Plus troublant, M. Sarkozy a été destinataire, comme d'autres ministres, d'une lettre de chantage adressée en 2006, alors qu'il était ministre de l'intérieur, par M. Boivin. Ce dernier, congédié par la DCN en 2004, cherchait à obtenir des compensations financières (8 millions d'euros), sous peine de "faire des révélations". D'après M. Menayas, M. Boivin aurait même fait passer ses messages menaçants à l'associé de M. Sarkozy dans son cabinet d'avocats, Me Arnaud Claude...

 

Ce n'est pas tout. En 2006, M. Boivin aurait été menacé physiquement par deux hommes envoyés par M. Sarkozy, selon des confidences faites par M. Boivin à M. Menayas. Les deux hommes en question ont depuis admis s'être rendus au Luxembourg pour "sonder" les intentions de M. Boivin, mais ont expliqué qu'ils avaient été mandatés par la DCN, et non par M. Sarkozy. Reste à savoir à quel titre, plus de dix ans après son départ de Bercy, celui qui était alors ministre de l'intérieur et candidat annoncé à la présidentielle fut destinataire des courriers de menaces de M. Boivin.

 

Des amis bien encombrants. Si M. Sarkozy est éclaboussé par cette affaire, c'est aussi parce que plusieurs de ses proches sont directement mis en cause : Nicolas Bazire et Thierry Gaubert sont mis en examen, Edouard Balladur pourrait subir le même sort, Brice Hortefeux sera forcément interrogé, d'autant qu'il est suspecté d'avoir livré des informations confidentielles sur l'enquête à M. Gaubert...

 

Et puis, il y a les liens entretenus par le premier cercle de la Sarkozie avec M. Takieddine - lui-même mis en examen. Certes, M. Sarkozy n'est pas un intime de l'homme d'affaires - au contraire de Jean-François Copé, M. Gaubert ou M. Hortefeux -, mais il est acquis que l'intermédiaire a joué, à plusieurs reprises depuis 2007, les émissaires au profit de l'Elysée.

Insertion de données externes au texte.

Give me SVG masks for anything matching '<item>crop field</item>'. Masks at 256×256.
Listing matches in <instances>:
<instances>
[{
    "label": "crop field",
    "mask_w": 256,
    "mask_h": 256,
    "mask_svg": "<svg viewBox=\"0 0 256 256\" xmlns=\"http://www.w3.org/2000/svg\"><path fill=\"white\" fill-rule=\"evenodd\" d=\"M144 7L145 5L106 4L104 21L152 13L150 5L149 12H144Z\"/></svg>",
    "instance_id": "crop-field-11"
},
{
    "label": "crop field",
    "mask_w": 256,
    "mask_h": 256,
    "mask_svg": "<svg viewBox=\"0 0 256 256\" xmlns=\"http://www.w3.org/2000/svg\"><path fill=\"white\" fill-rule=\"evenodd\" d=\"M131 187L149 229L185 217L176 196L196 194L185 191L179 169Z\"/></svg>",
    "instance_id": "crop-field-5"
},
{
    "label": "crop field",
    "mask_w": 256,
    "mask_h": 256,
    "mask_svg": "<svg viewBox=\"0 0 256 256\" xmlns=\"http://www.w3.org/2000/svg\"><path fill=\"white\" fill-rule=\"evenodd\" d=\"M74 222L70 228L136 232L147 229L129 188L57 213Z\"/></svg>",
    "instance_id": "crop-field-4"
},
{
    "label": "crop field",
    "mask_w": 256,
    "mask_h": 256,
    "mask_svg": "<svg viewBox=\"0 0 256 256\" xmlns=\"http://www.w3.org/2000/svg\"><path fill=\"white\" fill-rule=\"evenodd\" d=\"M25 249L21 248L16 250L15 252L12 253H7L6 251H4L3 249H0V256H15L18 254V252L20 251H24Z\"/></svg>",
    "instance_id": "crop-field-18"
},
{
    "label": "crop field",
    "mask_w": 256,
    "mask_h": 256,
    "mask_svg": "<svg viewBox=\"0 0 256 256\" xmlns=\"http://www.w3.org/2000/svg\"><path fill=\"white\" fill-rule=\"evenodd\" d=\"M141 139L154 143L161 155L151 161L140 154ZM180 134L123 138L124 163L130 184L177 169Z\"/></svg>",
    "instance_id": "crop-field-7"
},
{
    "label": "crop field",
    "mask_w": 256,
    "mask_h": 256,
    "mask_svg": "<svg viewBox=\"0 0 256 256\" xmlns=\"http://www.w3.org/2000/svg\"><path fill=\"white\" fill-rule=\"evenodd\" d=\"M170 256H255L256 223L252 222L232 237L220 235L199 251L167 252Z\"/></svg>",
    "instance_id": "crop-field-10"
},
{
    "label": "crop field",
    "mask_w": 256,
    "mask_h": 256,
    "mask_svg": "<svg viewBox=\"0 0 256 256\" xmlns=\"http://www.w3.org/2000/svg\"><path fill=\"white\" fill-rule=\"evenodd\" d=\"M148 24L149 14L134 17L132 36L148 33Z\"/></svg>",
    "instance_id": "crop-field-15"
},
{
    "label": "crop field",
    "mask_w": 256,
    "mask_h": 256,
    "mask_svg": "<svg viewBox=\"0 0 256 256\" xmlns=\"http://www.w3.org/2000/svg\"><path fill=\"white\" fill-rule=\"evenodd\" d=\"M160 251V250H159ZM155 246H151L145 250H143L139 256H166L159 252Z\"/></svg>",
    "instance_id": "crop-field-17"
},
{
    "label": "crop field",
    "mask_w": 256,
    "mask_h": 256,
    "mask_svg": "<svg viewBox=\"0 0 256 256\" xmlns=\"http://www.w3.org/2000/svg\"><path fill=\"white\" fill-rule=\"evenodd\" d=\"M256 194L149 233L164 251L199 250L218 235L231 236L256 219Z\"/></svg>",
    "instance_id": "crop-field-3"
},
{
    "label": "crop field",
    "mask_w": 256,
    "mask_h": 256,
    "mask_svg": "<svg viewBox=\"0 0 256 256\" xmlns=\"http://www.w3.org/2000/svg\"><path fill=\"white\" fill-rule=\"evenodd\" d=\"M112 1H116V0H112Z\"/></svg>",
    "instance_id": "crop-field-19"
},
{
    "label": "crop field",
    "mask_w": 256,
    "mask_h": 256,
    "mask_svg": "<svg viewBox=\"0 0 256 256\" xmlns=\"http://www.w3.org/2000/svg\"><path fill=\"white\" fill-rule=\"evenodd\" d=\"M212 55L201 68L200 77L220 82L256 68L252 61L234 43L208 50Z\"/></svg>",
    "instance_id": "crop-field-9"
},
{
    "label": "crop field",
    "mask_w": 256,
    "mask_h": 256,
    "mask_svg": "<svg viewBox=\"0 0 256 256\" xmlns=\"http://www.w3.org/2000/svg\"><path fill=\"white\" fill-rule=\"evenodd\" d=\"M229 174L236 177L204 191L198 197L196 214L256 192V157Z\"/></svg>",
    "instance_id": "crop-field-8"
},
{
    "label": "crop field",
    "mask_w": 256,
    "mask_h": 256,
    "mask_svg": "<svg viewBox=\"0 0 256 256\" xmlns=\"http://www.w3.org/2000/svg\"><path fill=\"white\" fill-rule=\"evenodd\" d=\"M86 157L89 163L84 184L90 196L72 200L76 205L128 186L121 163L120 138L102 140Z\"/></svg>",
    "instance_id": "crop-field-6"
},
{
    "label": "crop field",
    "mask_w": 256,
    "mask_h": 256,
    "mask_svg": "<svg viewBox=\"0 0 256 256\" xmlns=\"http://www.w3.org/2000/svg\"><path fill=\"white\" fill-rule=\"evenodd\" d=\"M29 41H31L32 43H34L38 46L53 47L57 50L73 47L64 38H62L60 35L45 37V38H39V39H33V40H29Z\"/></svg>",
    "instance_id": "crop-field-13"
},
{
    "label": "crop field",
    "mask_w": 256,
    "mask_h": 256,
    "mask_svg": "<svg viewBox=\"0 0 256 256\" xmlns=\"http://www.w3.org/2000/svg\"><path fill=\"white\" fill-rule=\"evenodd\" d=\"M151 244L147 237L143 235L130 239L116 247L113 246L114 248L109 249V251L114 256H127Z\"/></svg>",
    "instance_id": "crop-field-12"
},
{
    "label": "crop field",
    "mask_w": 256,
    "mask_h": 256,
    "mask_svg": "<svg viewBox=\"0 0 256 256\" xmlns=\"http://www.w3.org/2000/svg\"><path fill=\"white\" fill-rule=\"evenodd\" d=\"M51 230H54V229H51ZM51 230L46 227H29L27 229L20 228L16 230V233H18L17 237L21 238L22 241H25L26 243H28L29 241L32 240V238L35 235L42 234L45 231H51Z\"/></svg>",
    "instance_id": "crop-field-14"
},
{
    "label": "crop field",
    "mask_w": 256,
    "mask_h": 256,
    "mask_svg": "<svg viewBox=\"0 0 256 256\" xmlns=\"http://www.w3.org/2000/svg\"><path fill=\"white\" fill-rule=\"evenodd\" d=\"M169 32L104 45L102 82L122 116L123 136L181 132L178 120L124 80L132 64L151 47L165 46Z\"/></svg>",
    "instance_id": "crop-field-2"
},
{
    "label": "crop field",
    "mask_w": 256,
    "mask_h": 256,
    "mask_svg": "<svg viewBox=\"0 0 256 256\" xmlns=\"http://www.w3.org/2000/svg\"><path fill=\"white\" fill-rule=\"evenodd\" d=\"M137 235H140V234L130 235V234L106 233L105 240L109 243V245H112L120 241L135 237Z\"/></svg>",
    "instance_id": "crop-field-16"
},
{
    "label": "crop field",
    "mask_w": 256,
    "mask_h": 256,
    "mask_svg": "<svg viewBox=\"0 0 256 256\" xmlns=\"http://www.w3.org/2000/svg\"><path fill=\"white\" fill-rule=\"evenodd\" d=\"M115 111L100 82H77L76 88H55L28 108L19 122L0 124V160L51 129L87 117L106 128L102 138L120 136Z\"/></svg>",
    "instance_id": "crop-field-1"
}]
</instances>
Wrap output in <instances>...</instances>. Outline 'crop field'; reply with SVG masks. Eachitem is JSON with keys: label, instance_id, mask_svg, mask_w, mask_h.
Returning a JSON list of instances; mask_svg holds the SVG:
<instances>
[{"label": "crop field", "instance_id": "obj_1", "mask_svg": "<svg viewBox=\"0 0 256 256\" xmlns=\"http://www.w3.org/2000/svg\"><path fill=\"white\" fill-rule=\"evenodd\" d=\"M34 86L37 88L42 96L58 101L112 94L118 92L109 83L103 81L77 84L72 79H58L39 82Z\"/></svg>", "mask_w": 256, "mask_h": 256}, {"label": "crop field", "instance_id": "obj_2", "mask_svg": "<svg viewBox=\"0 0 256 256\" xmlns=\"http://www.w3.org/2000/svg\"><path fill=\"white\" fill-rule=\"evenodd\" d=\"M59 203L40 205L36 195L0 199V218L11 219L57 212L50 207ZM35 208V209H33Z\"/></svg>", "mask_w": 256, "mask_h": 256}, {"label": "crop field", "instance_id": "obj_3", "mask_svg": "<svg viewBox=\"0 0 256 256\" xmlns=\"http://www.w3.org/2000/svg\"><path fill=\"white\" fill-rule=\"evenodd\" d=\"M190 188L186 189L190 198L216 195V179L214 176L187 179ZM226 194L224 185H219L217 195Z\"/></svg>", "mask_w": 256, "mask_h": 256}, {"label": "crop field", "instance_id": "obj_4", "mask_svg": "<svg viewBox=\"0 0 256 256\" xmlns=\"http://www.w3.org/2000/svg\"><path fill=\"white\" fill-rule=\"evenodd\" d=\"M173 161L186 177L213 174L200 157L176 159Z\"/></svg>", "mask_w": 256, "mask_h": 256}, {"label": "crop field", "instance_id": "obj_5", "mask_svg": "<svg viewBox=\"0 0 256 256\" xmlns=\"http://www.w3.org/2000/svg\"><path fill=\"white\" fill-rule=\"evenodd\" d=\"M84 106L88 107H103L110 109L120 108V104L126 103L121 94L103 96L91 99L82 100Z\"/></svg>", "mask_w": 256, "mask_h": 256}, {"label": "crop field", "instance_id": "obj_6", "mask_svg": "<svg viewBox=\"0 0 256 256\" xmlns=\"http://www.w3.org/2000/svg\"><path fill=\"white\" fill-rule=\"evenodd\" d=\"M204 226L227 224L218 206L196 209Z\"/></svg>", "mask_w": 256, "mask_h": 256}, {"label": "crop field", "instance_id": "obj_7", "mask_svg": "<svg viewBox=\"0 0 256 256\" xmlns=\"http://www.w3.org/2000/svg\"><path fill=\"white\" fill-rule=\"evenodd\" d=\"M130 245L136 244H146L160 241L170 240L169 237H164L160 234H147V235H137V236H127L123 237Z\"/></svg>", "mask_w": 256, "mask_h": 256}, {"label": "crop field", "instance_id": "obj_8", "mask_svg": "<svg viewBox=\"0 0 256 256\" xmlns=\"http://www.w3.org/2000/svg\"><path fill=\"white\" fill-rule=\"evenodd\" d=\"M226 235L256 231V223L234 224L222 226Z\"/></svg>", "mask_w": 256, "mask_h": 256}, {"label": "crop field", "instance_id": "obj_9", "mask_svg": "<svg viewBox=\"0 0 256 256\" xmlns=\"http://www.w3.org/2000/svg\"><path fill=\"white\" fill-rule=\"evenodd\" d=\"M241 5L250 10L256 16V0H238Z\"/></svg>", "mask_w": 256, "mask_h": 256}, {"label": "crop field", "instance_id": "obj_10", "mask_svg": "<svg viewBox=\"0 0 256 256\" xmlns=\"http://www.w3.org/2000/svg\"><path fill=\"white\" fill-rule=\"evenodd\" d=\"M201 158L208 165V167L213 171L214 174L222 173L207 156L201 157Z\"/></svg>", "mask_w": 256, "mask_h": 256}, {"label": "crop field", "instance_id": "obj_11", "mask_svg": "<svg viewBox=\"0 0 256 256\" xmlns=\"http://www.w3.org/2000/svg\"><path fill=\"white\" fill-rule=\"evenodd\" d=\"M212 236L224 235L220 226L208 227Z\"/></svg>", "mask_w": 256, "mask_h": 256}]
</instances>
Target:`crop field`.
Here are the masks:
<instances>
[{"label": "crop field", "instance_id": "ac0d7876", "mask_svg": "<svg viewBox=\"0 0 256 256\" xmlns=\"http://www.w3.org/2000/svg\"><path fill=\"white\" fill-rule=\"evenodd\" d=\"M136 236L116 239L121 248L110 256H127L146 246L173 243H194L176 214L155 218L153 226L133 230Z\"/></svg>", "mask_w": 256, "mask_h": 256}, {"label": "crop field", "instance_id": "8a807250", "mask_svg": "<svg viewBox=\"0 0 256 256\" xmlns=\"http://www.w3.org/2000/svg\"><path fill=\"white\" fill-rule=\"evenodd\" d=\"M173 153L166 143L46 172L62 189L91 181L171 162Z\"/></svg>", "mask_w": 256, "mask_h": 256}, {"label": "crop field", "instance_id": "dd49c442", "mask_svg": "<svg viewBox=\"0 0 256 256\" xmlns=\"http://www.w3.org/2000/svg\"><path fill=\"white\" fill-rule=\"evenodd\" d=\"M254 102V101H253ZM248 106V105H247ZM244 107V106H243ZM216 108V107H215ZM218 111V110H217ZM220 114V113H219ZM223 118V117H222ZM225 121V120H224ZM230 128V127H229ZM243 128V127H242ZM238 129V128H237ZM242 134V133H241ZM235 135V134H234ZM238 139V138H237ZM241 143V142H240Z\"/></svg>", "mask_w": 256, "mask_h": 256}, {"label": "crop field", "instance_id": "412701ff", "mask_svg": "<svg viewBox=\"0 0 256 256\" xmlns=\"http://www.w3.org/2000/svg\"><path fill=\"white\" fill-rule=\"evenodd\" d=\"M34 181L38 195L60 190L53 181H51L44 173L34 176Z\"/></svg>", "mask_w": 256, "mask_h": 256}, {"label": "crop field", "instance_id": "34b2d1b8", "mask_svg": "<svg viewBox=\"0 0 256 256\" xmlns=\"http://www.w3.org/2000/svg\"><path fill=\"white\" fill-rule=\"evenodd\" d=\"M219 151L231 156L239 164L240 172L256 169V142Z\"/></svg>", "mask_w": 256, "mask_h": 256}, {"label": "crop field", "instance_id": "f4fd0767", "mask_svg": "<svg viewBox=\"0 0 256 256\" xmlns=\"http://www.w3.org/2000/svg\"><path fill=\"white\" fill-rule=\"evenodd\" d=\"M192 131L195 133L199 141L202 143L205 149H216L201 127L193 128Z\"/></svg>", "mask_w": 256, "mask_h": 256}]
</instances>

Claude Guéant a ainsi dû admettre qu'il était intervenu dans la libération des infirmières bulgares détenues en Libye. Mediapart a publié des documents indiquant que M. Takieddine s'était aussi prévalu de mandats de M. Sarkozy dans le cadre d'éventuels contrats avec l'Arabie saoudite, la Libye, la Syrie...

 

Là encore, rien de pénalement répréhensible, mais une nouvelle confirmation que l'ombre du chef de l'Etat plane sur ce scandale politico-financier.